I feel like most people who home educate know all to well that feeling of “getting behind.” You carefully plan and lay out the year, but then life happens and everyone gets sick, or a chance for a field trip pops up, or you get pregnant, or have a baby, or get orders to move, or just LIFE. And then you fall behind your plans. And all of the sudden, education time becomes rushed and harried and you NEED to check off that to do list and no one is having fun, much less learning anything. Loop scheduling is basically writing down everything you want to cover, writing a frequency priority (for example we do 2 bible lessons for every 1 history and 1 geography), and then “scheduling it in a loop.” These are subjects that you don’t need to cover daily, but you do want to make progress in.

For example, since the twins are young (4) and don’t have any need to do any formal education right now, but they do have the desire, I loop all their subjects. They participate in Morning Time, and then they have about 10-15 minutes of their loop subject together. Every day that they choose to do school, they just move onto the next subject in their loop. If they work diligently for 10 minutes and don’t want to complete anymore, we save it for the next day (teaching the Charlotte Mason habits of focus and perfect execution).

Here is their loop:
Reading (All About Reading: Pre-Reading for Joelle and Level 1 for Jonah)
Math (Math U See Primer for both)
Writing ( Delightful Handwriting for both- they love this!)
Logic Games (Our favorite are the Mini Luk seriesLogik Street, Color Code, Camelot Jr. and Day and Night)

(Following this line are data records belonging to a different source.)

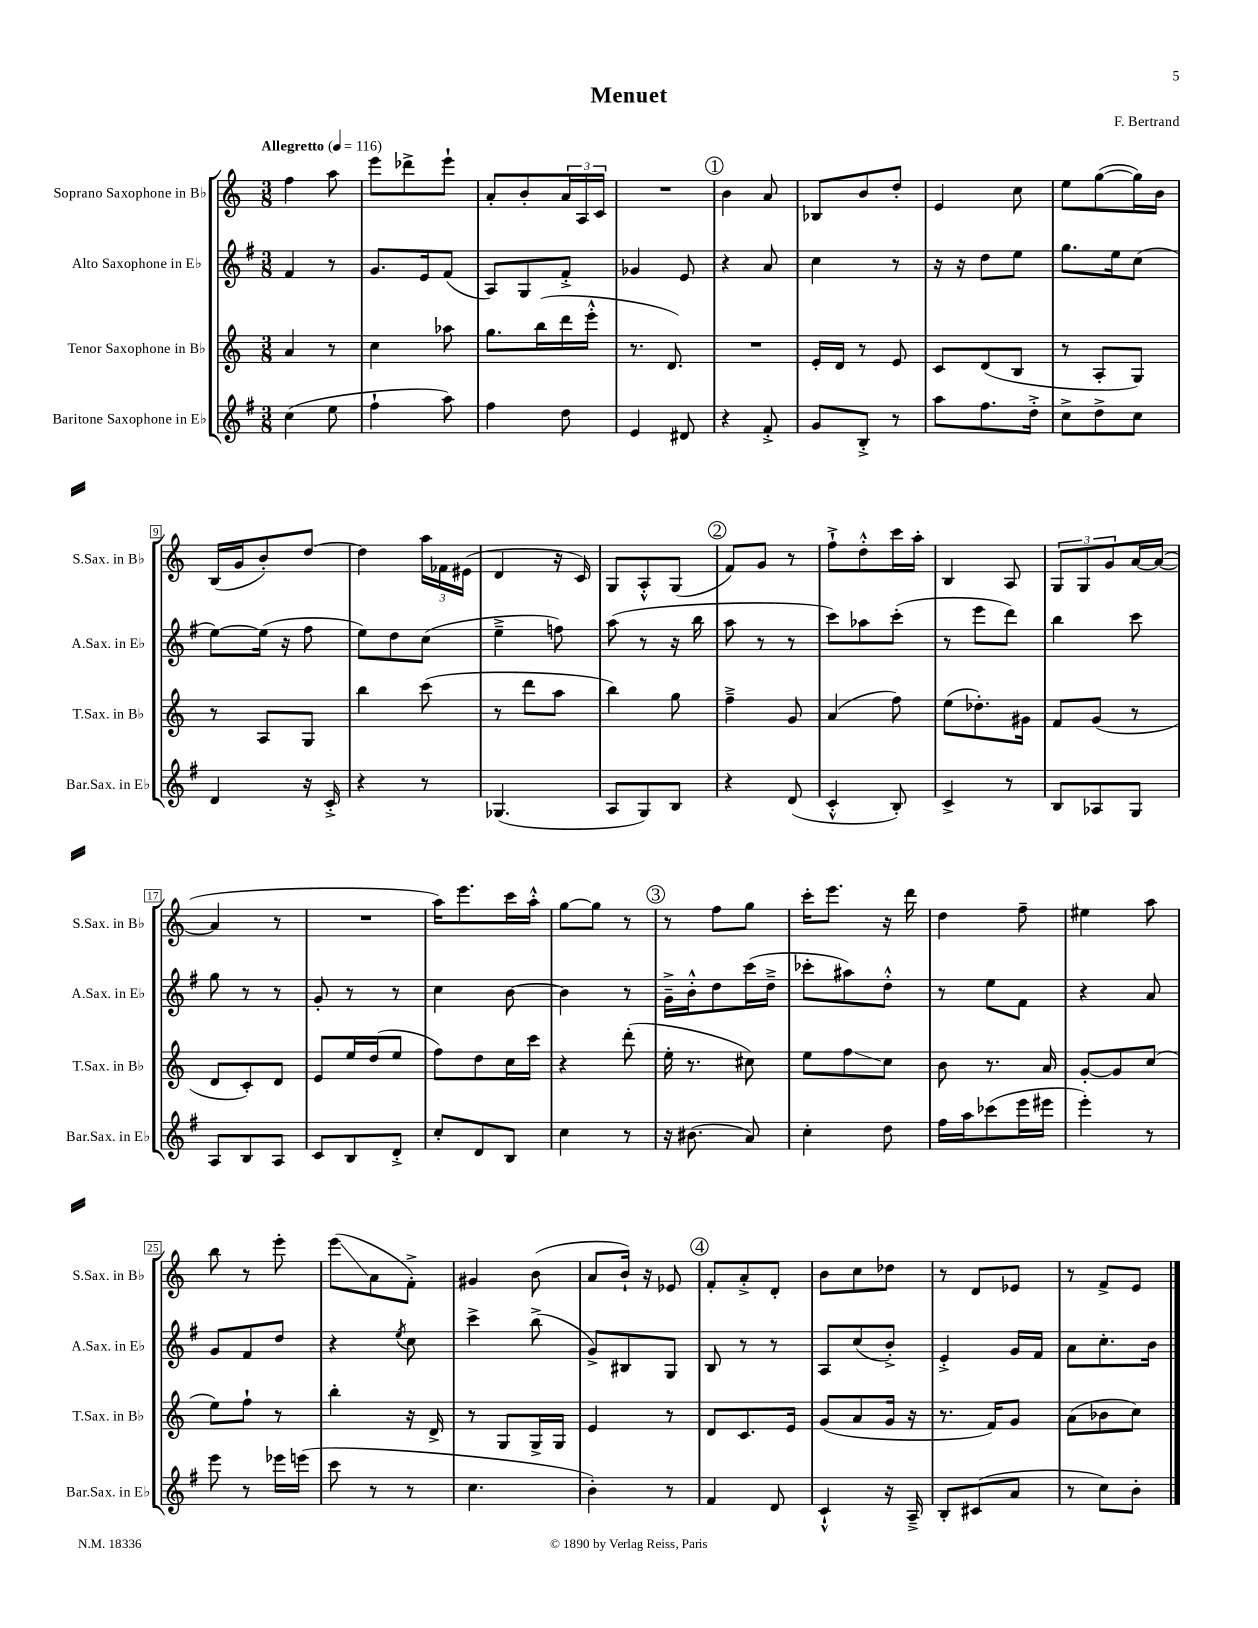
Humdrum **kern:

**kern	**kern	**kern	**kern
*staff4	*staff3	*staff2	*staff1
*clefG2	*clefG2	*clefG2	*clefG2
*k[f#]	*k[]	*k[f#]	*k[]
*M3/8	*M3/8	*M3/8	*M3/8
*MM116	*MM116	*MM116	*MM116
(4cc\	4a/	4f#/	4ff\
8ee\	8r	8r	8aa\
=	=	=	=
4ff#`\	4cc\	8.g/L	8eee\L
.	.	.	8ddd-^\
.	.	16e/k	.
8aa\)	8aa-\	(8f#/J	8eee`\J
=	=	=	=
4ff#\	8.gg\L	8A/L)	8a'/L
.	.	8G/	8b'/
.	(16bb\L	.	.
8dd\	16ddd\	8f#'^/J	24a/L
.	.	.	24A/
.	16eee'^^\JJ	.	.
.	.	.	24c/JJ
=	=	=	=
4e/	8.r	4g-/	4.r
.	8.d/)	.	.
8d#/	.	8e/	.
=	=	=	=
4r	4.r	4r	4b\
8f#'^/	.	8a/	8a/
=	=	=	=
8g/L	16e'/LL	4cc\	8B-/L
.	16d/JJ	.	.
8B'^/J	8r	.	8b/
8r	8e/	8r	8dd'/J
=	=	=	=
8aa\L	8c/L	16r	4e/
.	.	16r	.
8.ff#\	(8d/	8dd\L	.
.	8B/J	8ee\J	8cc\
16dd'^\Jk	.	.	.
=	=	=	=
8cc^\L	8r	8.gg\L	8ee\L
8dd^\	8A'/L	.	([8gg\
.	.	16ee\k	.
8cc\J	8G/J)	(8cc\J	16gg\]L)
.	.	.	16b\JJ
=	=	=	=
4d/	8r	[8ee\L)	(16B/LL
.	.	.	16g/J
.	8A/L	(16ee\]Jk	8b'/)
.	.	16r	.
16r	8G/J	8ff#\	[8dd/J
16c'^/	.	.	.
=	=	=	=
4r	4bb\	8ee\L)	4dd\]
.	.	8dd\	.
8r	(8ccc\	(8cc\J	24aa\LL
.	.	.	24f-\
.	.	.	(24e#\JJ
=	=	=	=
(4.G-/	8r	4ee~^\	4d/
.	8ddd\L	.	.
.	8aa\J	8ff\)	16r
.	.	.	16c/)
=	=	=	=
8A/L	4bb\)	(8aa\	8G/L
8G/)	.	8r	8A'^^/
8B/J	8gg\	16r	(8G/J
.	.	16bb\	.
=	=	=	=
4r	4ff~^\	8aa\	8f/L)
.	.	8r	8g/J
(8d/	8g/	8r	8r
=	=	=	=
4c'^^/	(4a/	8ccc\L)	8ff`^\L
.	.	8aa-\	8dd'^^\
8B'/)	8ff\)	(8ccc'\J	16ccc\L
.	.	.	16aa'\JJ
=	=	=	=
4c^/	(8ee\L	8r	4B/
.	8.dd-'\)	8eee\L	.
8r	.	8ddd\J)	8A/
.	16g#\Jk	.	.
=	=	=	=
8B/L	8f/L	4bb\	12G/L
.	.	.	12G/
8A-/	(8g/J	.	.
.	.	.	12g/
8G/J	8r	8ccc\	[16a/L
.	.	.	(16a/_JJ
=	=	=	=
8A/L	8d/L	8gg\	4a/]
8B/	8c'/)	8r	.
8A/J	8d/J	8r	8r
=	=	=	=
8c/L	8e/L	8g'/	4.r
8B/	16ee/L	8r	.
.	(16dd/J	.	.
8d'^/J	8ee/J	8r	.
=	=	=	=
8cc'/L	8ff\L)	4cc\	16aa\LK)
.	.	.	8.eee\
8d/	8dd\	.	.
8B/J	16cc\L	[8b\	16ccc\L
.	16ccc\JJ	.	16aa'^^\JJ
=	=	=	=
4cc\	4r	4b\]	[8gg\L
.	.	.	8gg\]J
8r	(8ddd'\	8r	8r
=	=	=	=
16r	16ee'\	16g~^\LL	8r
(8.b#\	8.r	16b'^^\J	.
.	.	8dd\	8ff\L
8a/)	8cc#\)	(16ccc\L	8gg\J
.	.	16dd~^\JJ	.
=	=	=	=
4cc'\	8ee\L	8ccc-'\L	16ccc'\LK
.	.	.	8.eee\J
.	8ff\	8aa#\)	.
8dd\	8cc\J	8dd'^^\J	16r
.	.	.	16ddd\
=	=	=	=
16ff#\LL	8b\	8r	4dd\
16aa\J	.	.	.
(8ccc-\	8.r	8ee\L	.
16eee\L	.	8f#\J	8ff~\
16eee#\JJ	16a/	.	.
=	=	=	=
4eee'\)	[8g'/L	4r	4ee#\
.	8g/]	.	.
8r	(8cc/J	8a/	8aa\
=	=	=	=
8eee\	8ee\L)	8g/L	8bb\
8r	8ff`\J	8f#/	8r
16eee-\LL	8r	8dd/J	8eee'\
(16eee\JJ	.	.	.
=	=	=	=
8ccc\	4bb'\	4r	(8eee\L
8r	.	.	8a\
.	.	8qee/	.
8r	16r	8cc\	8f'^\J)
.	16d^/	.	.
=	=	=	=
4.cc\	8r	4ccc^\	4g#/
.	8G/L	.	.
.	16G^/L	(8bb^\	(8b\
.	16G/JJ	.	.
=	=	=	=
4b'\)	4e/	8g^/L)	8a/L
.	.	8B#/	16b`/Jk)
.	.	.	16r
8r	8r	8G/J	8e-/
=	=	=	=
4f#/	8d/L	8B/	8f'/L
.	8.c/	8r	8a'^/
8d/	.	8r	8d'/J
.	16e/Jk	.	.
=	=	=	=
4c`^^/	(8g/L	8A/L	8b\L
.	8a/	(8cc/	8cc\
16r	16g/Jk	8b'^/J)	8dd-\J
16A~^/	16r	.	.
=	=	=	=
8B'/L	8.r	4e'^/	8r
(8c#/	.	.	8d/L
.	16f/LK)	.	.
8a/J	8g/J	16g/LL	8e-/J
.	.	16f#/JJ	.
=	=	=	=
8r	(8a\L	8a\L	8r
8cc\L)	8b-\	8.cc'\	8f^/L
8b'\J	8cc\J)	.	8e/J
.	.	16b\Jk	.
==	==	==	==
*-	*-	*-	*-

We also loop Jarvis’ Bible, History, Geography, and Logic Games utilizing the study series Genesis-Deuteronomy & Ancient Egypt from Simply Charlotte Mason and the same logic games listed above.

Jarvis’ Core Block is All About Reading Level 1 (he’s nearly finished and will move onto Level 2), and Math U See Alpha. He also does Delightful Handwriting once a week.

The big three each have their own checklist that they are responsible for keeping track of their loops and education. Instilling that self-responsibility early! Plus, if I say it’s time for a certain subject that may not be their favorite, they whine or argue, but if I tell them to check their list and tell me what is next, there isn’t any fussing! Make the (loop) schedule your friend!


Last little tidbit- everyone always asks what I do with Jean (3) and Jocelyn (1) during school time. I’m going to discuss this further with my review of Teaching From Rest, but basically, they participate in Morning Time with us. We always start at 900 or 930 and they all get a snack, which helps them stay put and listen. However, neither of the littles are required to stay at the table, and I usually set up little workbox activities for both of them during school time. Jocelyn inevitably needs to nap in the middle of school time and we take a break for me to put her down, or she screams to be held half the time, ha! Teaching From Rest has helped me learn to let go of that stress of needing to teach it all and have it look just right. Stay tuned for more on that!

So that probably seems crazy confusing with the way that I wrote it out. But in reality, it’s SO simple to follow. We have 4 major blocks, Morning Time, Jarvis Core, Twin Loop, and Jarvis Loop. I write down on notebook paper what we complete each day behind the corresponding tab at the end of the day, and then I know where to pick up when we sit down to begin again. I’ve included the complete Resource Planning List as well for an overall view of what we use.



What do you use to plan? What do you use to handle lots of different ages and abilities in your home education? Do you learn independently or all together or a mix of both?